Josué fue uno de los seres clonados y cumplió su
función hasta que una noche, el primero de enero de 2067, subió a la cúpula de
la torre más alta de Antares y, luego de colocar una antena de internet, en vez
de bajar como tenía ordenado, se detuvo a mirar el horizonte; en ese instante
único y sin retorno, tuvo una visión de deslumbrante belleza, un destello
dorado surgió del hielo en el centro del continente y experimentó algo que le
estaba vedado: se emocionó. El impacto fue tan grande que bajó de la torre
desorientado y confundido, vagó de un sitio a otro por la ciudad dormida hasta
encontrar un jardín donde pisó el césped y olió una flor. Estuvo un largo rato
ensimismado en sensaciones desconocidas y por fin comprendió que debería ir
tras su sueño antes de que se lo borraran; volviendo a ser un ser sin alma.
Juntó comida y agua y, montando un trineo a motor, partió en busca de su
destino.
Regresó un mes más tarde, el hielo le había entregado
suficiente oro para llevar a cabo el plan que había meditado, noche tras noche
en soledad, leyendo junto al fuego un antiguo testamento que encontró adentro
del trineo.
Al igual que Moisés libraría a su pueblo de los
opresores.
Al regresar volvió a experimentar sensaciones nuevas,
besó a una muchacha humana (a la que llamó Rahab), se enamoró.
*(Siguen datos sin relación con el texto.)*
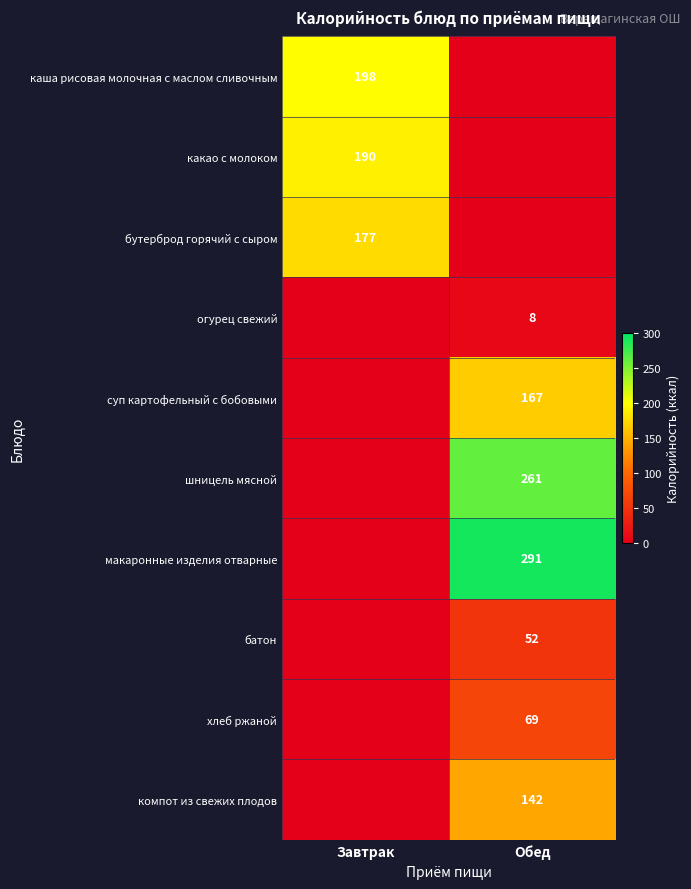

True or false: какао с молоком has a value of 252 at Завтрак.

False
Y luego se
emborrachó cuando ya no pudo soportar el dolor de tener alma y de que sus
hermanos no recordaran, o no supieran, que tenían una; debía corregir esta
situación. Era el momento de poner en marcha su plan de liberación.
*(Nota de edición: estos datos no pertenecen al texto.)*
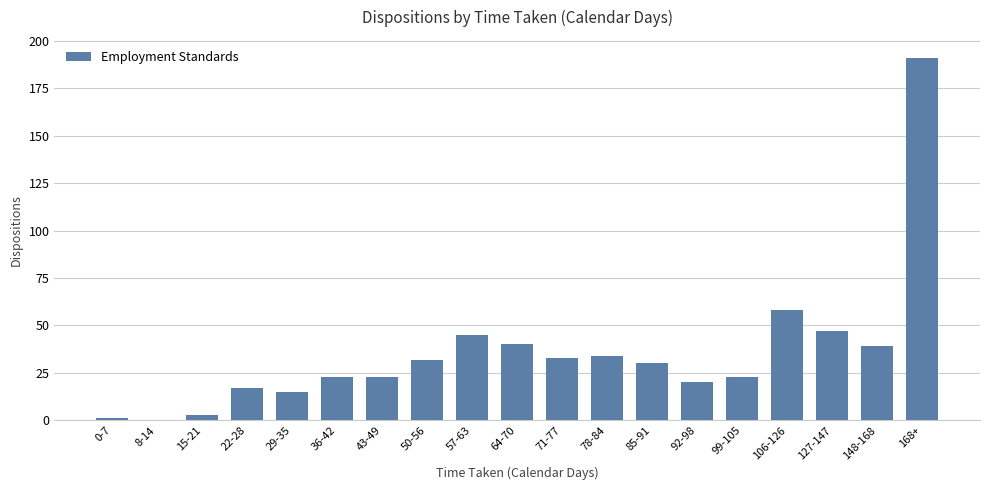

What is the change in value from 22-28 to 78-84?

+17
Para esto reunió a diez de sus compañeros y les mostró
el nuevo mundo de sensaciones que había descubierto; luego les explicó su plan.
Se quedarían con la ciudad que habían construido antes de que llegara el
contingente que la poblaría. Al igual que Moisés tuvo su revelación en un
resplandor, no sería en una zarza ardiente, pero a él le bastó. También traería
la peste.
La empresa era difícil y arriesgada, pero no
imposible. Con el oro que trajo de su incursión y la ayuda de Rahab compraron
la voluntad de los tres científicos que estaban a cargo del proyecto (Rahab los
había escuchado añorar a su país y a su familia), les entregaron veinte kilos
de oro a cada uno y, con su complicidad, los nuevos clones nacieron muertos. El
proyecto de las empresas comenzó a tambalear. Al mismo tiempo una peste mató a
cincuenta clones que ya realizaban trabajos en Antares. Ante esta situación
inesperada el director general del “Proyecto Antares”, informó a la casa
central en los Estados Unidos. Un mes más tarde, tras la muerte de otros cien
clones y de no poder crear nuevos, la casa central ordenó abandonar Antares.
Aunque volvieran a tener éxito en las clonaciones no podían arriesgarse, las
pérdidas ocasionadas por las demandas de los posibles damnificados los llevaría
a la quiebra. En su lugar se dio luz verde a la fabricación de robots, en otra
planta que se levantó en las nuevas tierras del Ártico, que realizarían el
trabajo por los humanos.
Cuando zarpó el barco y los seres humanos abandonaron
Antares, regresaron los ciento cincuenta clones, que no habían muerto, sino que
habían sido reemplazados por cuerpos abortados.
Ensimismado en sus recuerdos Josué no se percata de
que Rahab sale a la terraza.
―Querido, ya es hora. El pueblo espera la guía de tus
palabras.
Una nueva nación camina bajo el sol de Antares.